State-Grounded Multi-Agent Synthetic Data Generation for Tool-Augmented LLMs

Rahul Khedar, Eshita,Sneha Teja Sree Reddy Thondapu,Mayank Malhotra,Arup Das,Jitesh Chandra,Yun-Shiuan Chuang,Chaitanya Kulkarni,Arun Menon,Linsey Pang,Avinash Karn,Mouli V,Prakhar Mehrotra

from arxiv, 9 pages, 5 figures, 6 tables, 1 algorithm

Training tool-augmented LLM agents requires large corpora of multi-turn, tool-grounded conversational data that is expensive to annotate, privacy-constrained in production settings, and largely absent from public datasets. We present StateGen, a synthetic data generation platform that produces scored, reasoning-trace-rich training conversations by orchestrating a four-role LLM loop: a persona-conditioned user simulator, an agent under test, a state-grounded tool simulator, and a multi-axis LLM judge. The key architectural contribution is an authoritative state manager that maintains a structured world-state object across turns, enforcing a backend-is-truth invariant that eliminates the dominant class of tool-call hallucinations by construction. StateGen extends naturally to hierarchical multi-agent settings by declaring sub-agents as tools, all sharing a single state object. We report results on 64,698 evaluated conversations across three production corpora: tool-call hallucination scores reach 9.66/10, the system supports persona-driven variation via a 23-dimensional trait vector, and a cleanly separated train and golden evaluation set split confirms the data is not memorization bait (per-criterion gap analysis). Comparison with eight external systems shows that no single publicly available platform combines multi-turn generation, state-grounded tool simulation, hierarchical multi-agent support, and built-in judge scoring.
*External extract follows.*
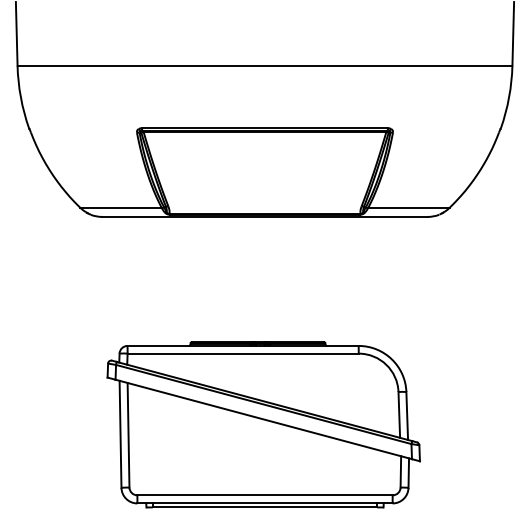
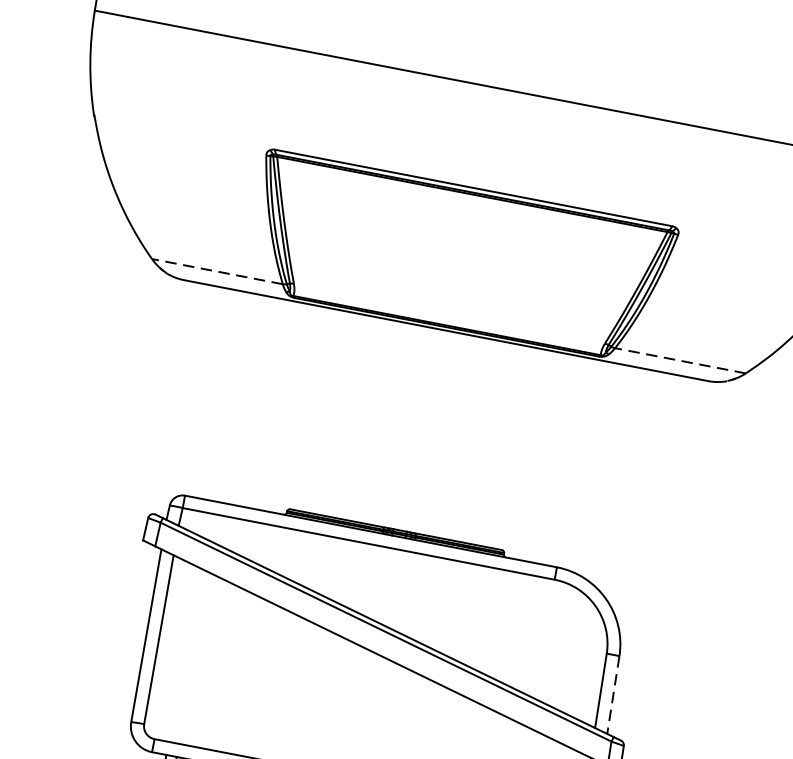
line: (121, 207) -> (218, 271), solid -> dashed
line: (408, 207) -> (680, 359), solid -> dashed
line: (407, 416) -> (613, 695), solid -> dashed

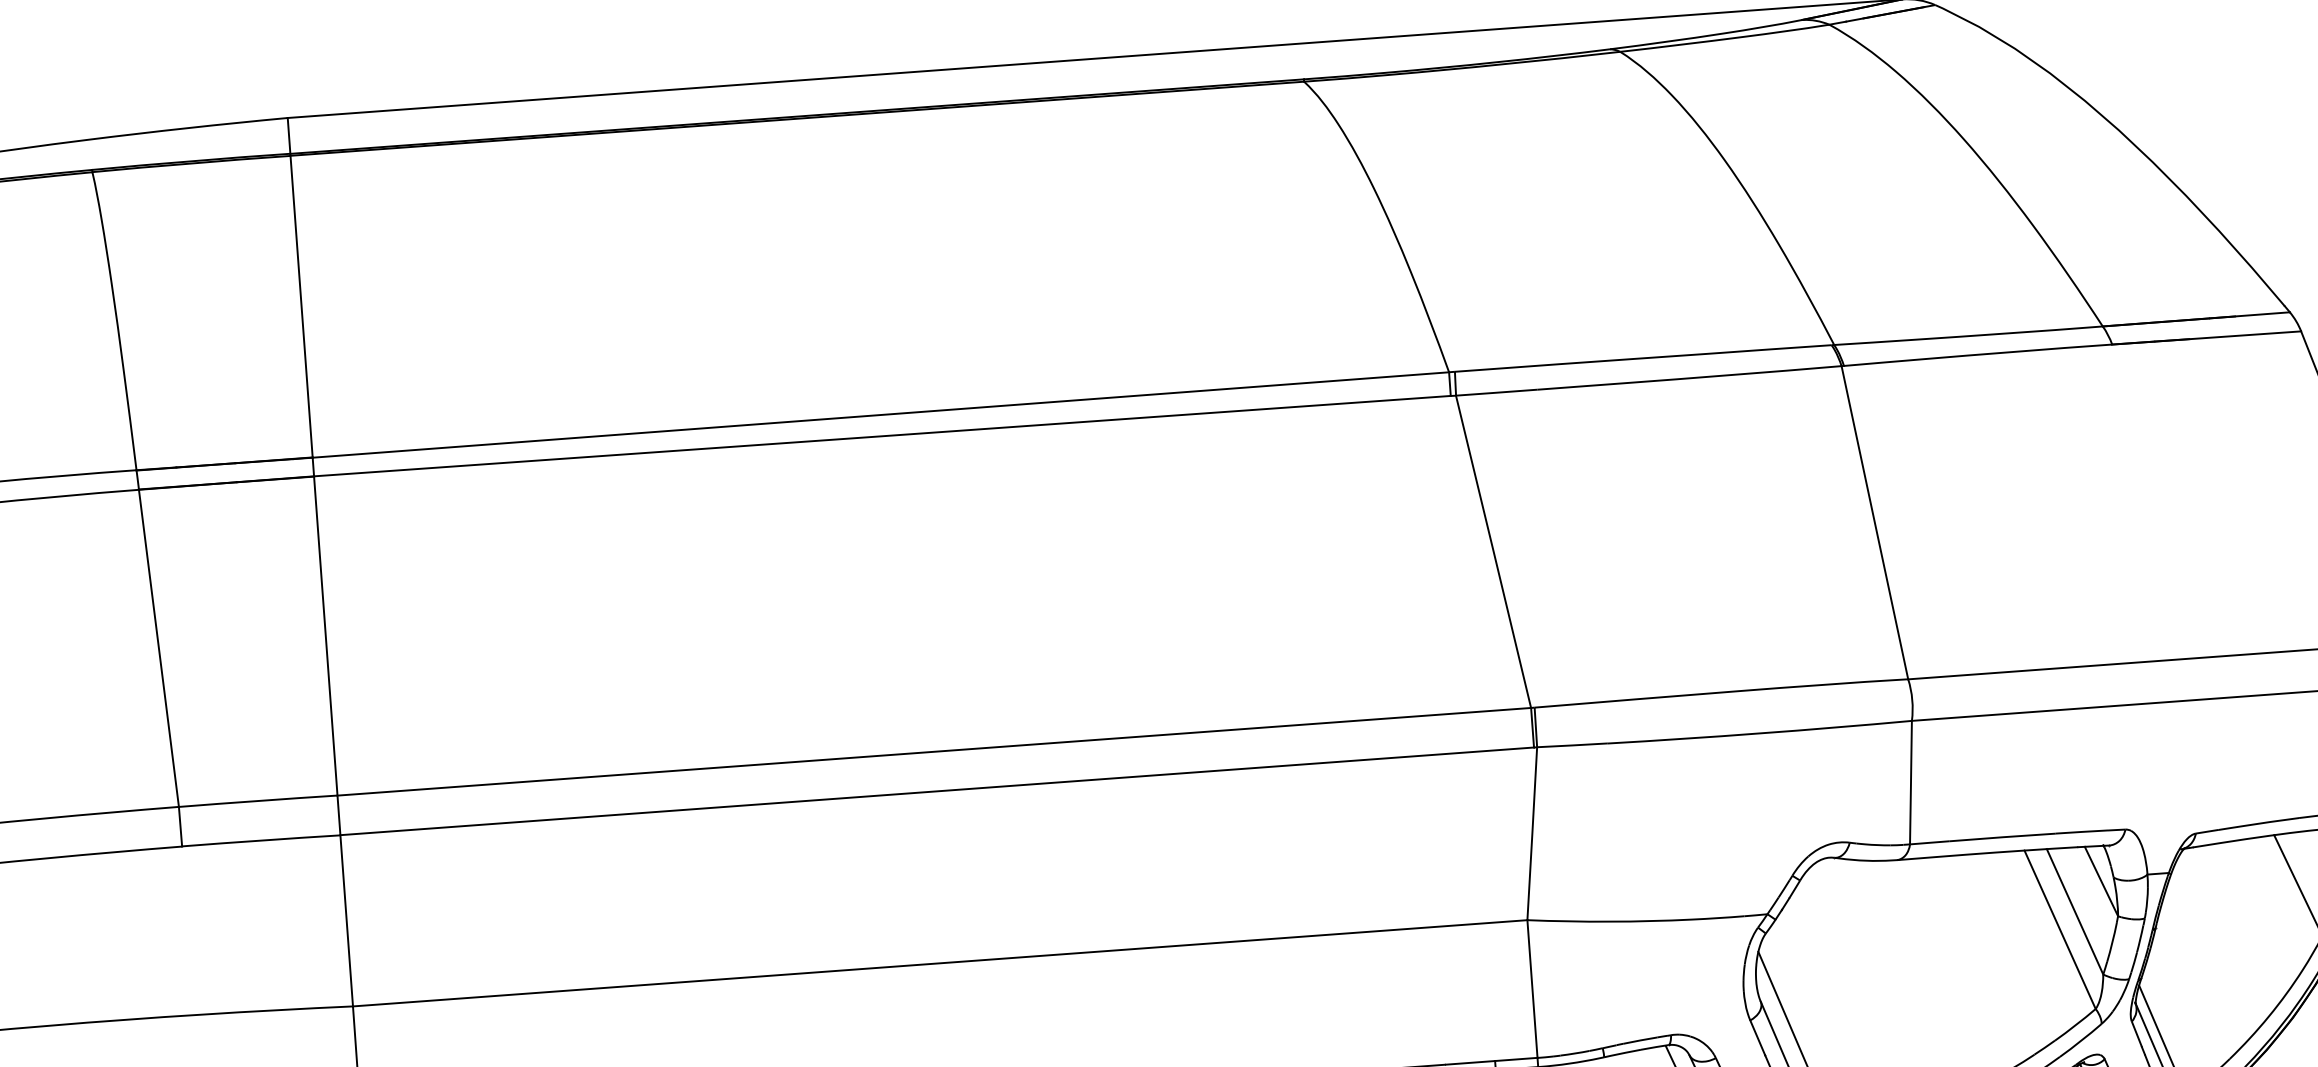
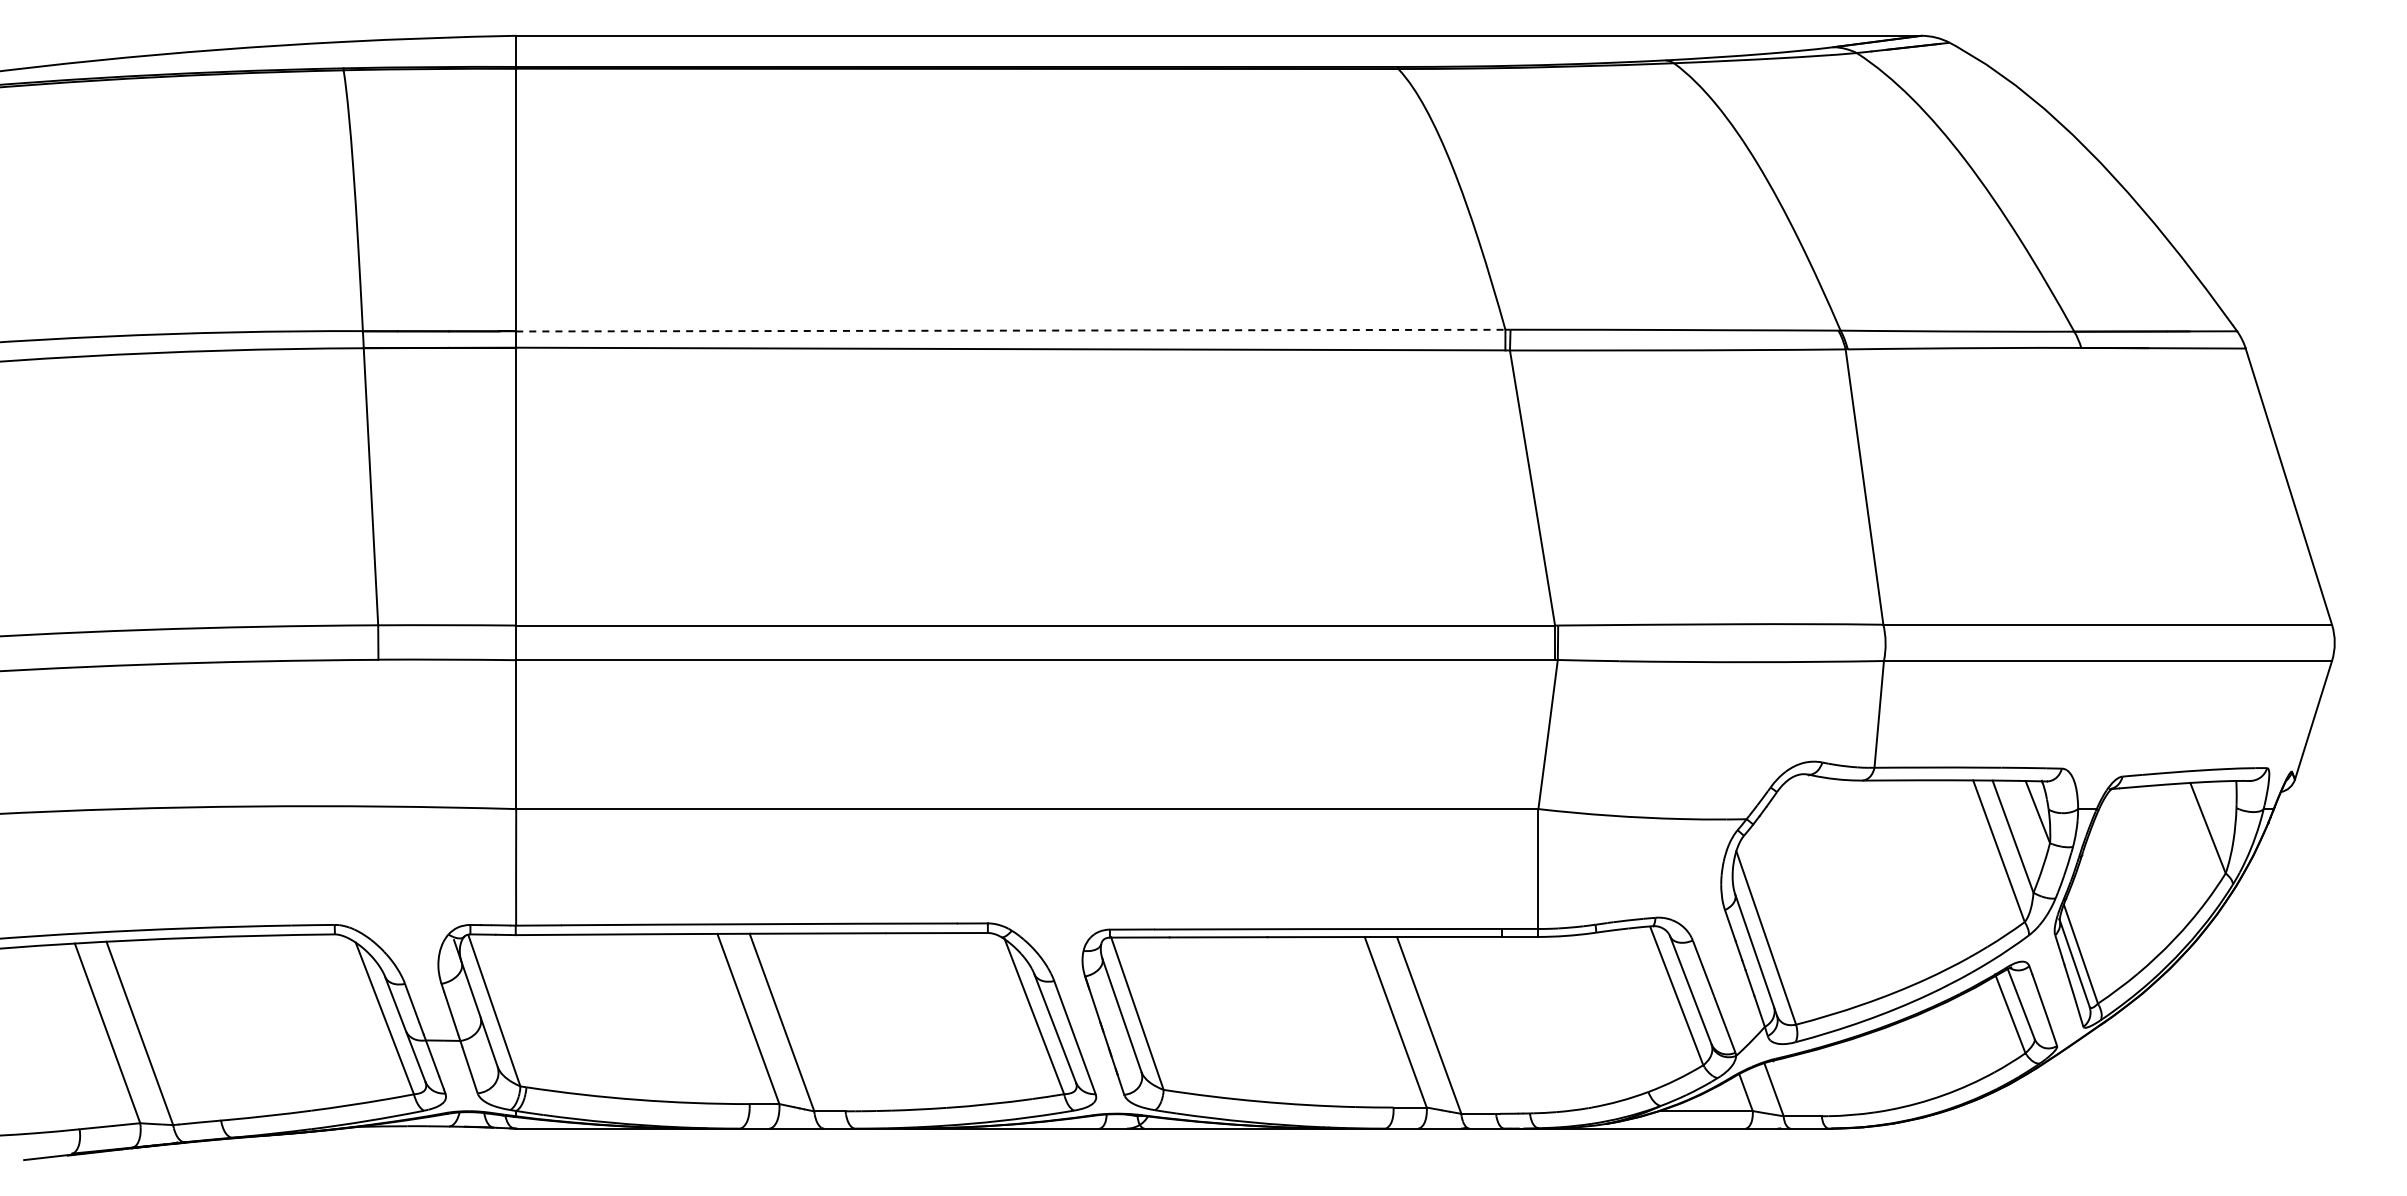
line: (880, 414) -> (1010, 330), solid -> dashed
翻译：训练面向工具增强型大语言模型智能体需要大量多轮、基于工具的对话数据，这类数据标注成本高昂、生产环境中存在隐私限制，且在公开数据集中极为稀缺。我们提出StateGen平台，通过编排四角色大语言模型循环（包含基于人格的用户模拟器、待测智能体、状态驱动工具模拟器及多维度大语言模型评判器），生成带有评分与丰富推理轨迹的训练对话。核心架构创新在于权威状态管理器——该组件跨轮次维护结构化的世界状态对象，强制执行后端即真相不变性，从构造层面消除了占比最高的工具调用幻觉类别。StateGen通过将子智能体声明为共享单一状态对象的工具，自然地扩展到分层多智能体场景。基于三个生产语料库中64,698条评估对话的实验结果显示：工具调用幻觉评分达9.66/10（满分10分），系统通过23维特征向量支持人格驱动的数据多样性，且训练集与黄金评估集严格分离后的逐准则差异分析证实数据不存在记忆风险。与八个外部系统的对比表明，当前无任何公开平台能同时实现多轮对话生成、状态驱动的工具模拟、分层多智能体支持及内置评判器评分功能。